Leur création de 2016 nous plonge au coeur de la guerre d’Espagne. Pour cela, nous faisons un bon dans le temps avec des petits morceaux de sucre qui espèrent un monde meilleur. Au début, ils incarnent juste Angel, Antonio et Dolores qui quittent leur village pour Barcelone. Nous sommes en Espagne en 1936 et la guerre civile pointe le bout de son nez. Cette fuite est le début d’un voyage incroyable rempli de douleur, de souffrance et de désespoir. La montée au pouvoir de Franco incite plus de 100 000 espagnols à fuir en France. Ce pays des droits de l’homme sait les accueillir en les cloitrant dans les camps. La première chose qu’elle installe sont des barbelées. L’état ne sait pas quoi faire de ces gens. Une situation qui rappelle sans surprise des choses que l’on a pu entendre dernièrement. Certains discours politiques changent-ils vraiment?
A travers le regard de cette troisième génération de migrants, des interrogations se posent. Ces personnes étaient prêtes à tout, jusqu’à leur vie pour un idéal, pour une société plus juste. En est t’on encore capable de nos jours? Beaucoup ne craignaient pas de s’engager en risquant les dénonciations par les « braves français ». Une utopie qui a permis à beaucoup de ces courageux de poser leurs bagages sur ce nouveau territoire qui pourtant ne leur ouvrait pas les bras. Ces turpitudes sont magnifiquement mises en scène dans un élan de folie et transmission.
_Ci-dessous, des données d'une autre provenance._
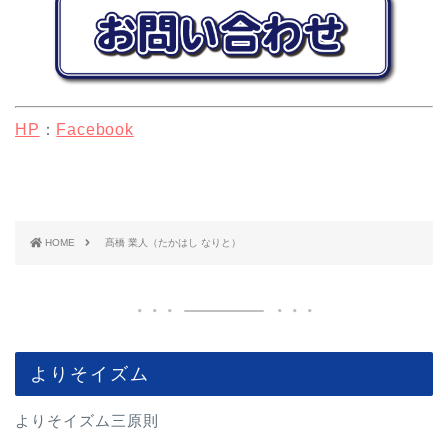
HP
：
Facebook
HOME
髙橋 業人（たかはし なりと）
よりそイズム
よりそイズム三原則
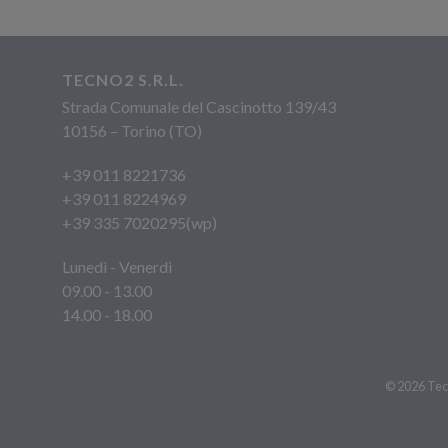
TECNO2 S.R.L.
Strada Comunale del Cascinotto 139/43
10156 – Torino (TO)
+39 011 8221736
+39 011 8224969
+39 335 7020295(wp)
Lunedì - Venerdì
09.00 - 13.00
14.00 - 18.00
© 2026 Tecn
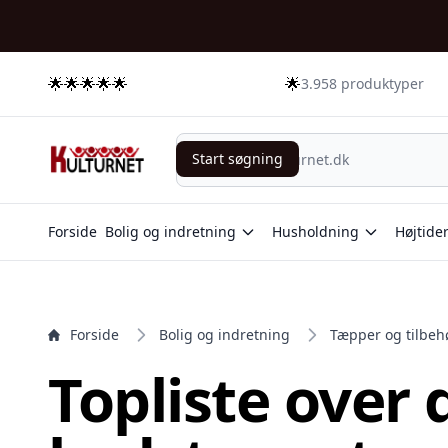
e menu
🌟🌟🌟🌟🌟
🌟
3.958 produktyper
Start søgning
Start søgning
Forside
Bolig og indretning
Husholdning
Højtide
Forside
Bolig og indretning
Tæpper og tilbeh
Topliste over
Du petit tas de sucre sur la table, les deux comédiens vont prendre tout l’espace pour jouer non seulement avec des carrés de sucre mais avec tout ce que l’on trouver dans une cuisine. Ainsi pour montrer le travail à la chaîne, l’un prend du café, le moue avec une machine puis il vide la machine et ainsi de suite. Au dessus, un surveillant lui impose la place des objets et la position à avoir pour respecter les délais de production. Les petits détails ne manquent pas comme ce sucre glace qui symbolise la neige dans les Pyrénées ou des cuillères pleines de sucre qui représentent les avions condors envoyés par l’Allemagne nazie. Que d’ingéniosité et de bravoure dans ce spectacle qui sait nous toucher et nous faire réfléchir avec humour, discernement et folie douce. Au final, ce café est plus qu’un simple café. Il possède un goût particulier d’espoir et de colère.
Un spectacle qui saura vous toucher par son humanisme. Comme quoi, il n’est jamais trop utopiste de croire à des lendemains meilleurs et plus justes. Merci les adroits Maladroits.